El perdón punitivo apoya sin embargo el conjunto de su sentido en la erección de una totalidad monstruofílica/monstruofábica, con ese sádico monstruo torturador en primera línea significante y en segundas instancias encubiertas que resume en sí todas las vanaglorias patrióticas (presumiendo la prótesis sustitutiva de una pierna perdida en la guerra con Siria) y todas las prácticas conocidas locales de la tortura: colgar de los pies durante tres días, llevar a la familia del prisionero para ablandarlo, concertar simulacros de ahorcamiento de un cautivo o la desfloración de una presa virgen para que no pueda entrar al paraíso, entre muchas otras atrocidades tan inenarrables cuan retorcidas, aunque oportunamente invocadas como catarsis colectivas, ante ese monstruo ejemplar de un régimen criminal que ilusoriamente dará berridos descompuestos al confesar y admitir sus excesos autoprotectores terminantes.

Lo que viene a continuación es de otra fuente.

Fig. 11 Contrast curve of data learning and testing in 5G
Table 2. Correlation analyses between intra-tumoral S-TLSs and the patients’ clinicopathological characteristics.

El perdón punitivo recurre a una típica estructura de bola de nieve dramática para ir practicando sobre la marcha, sin temor ni reserva, la estética del momento perfecto, por medio de imágenes-pináculo, imágenes-desembocadura y sencillas imágenes-viñeta que equivalen a brutales cambios de tono, tales como la placidez de la axial hija de Eghbal dormidita en un corredor del hospital tras haber logrado salvar las vidas de su madre y su hermanito bebé, o la resiliencia de la pareja potencial de Shiva y Vahid sentados de espaldas en la parte trasera de la camioneta-cómplice luego de abandonar al exagente policial junto a un cuchillo sarcásticamente liberador en mitad del desierto físico y mental.
Y el perdón punitivo pasa sin transición ni respiro del grito desgarrado a una visión en apariencia anticlimática del héroe retomando su mecanizada vida diaria como si la quietud reconciliada y el sosiego político se hubieran vuelto esperanzadora y optimistamente posibles en esa sociedad desmembrada por fanatismos y sepultada bajo cicatrices irrestañables.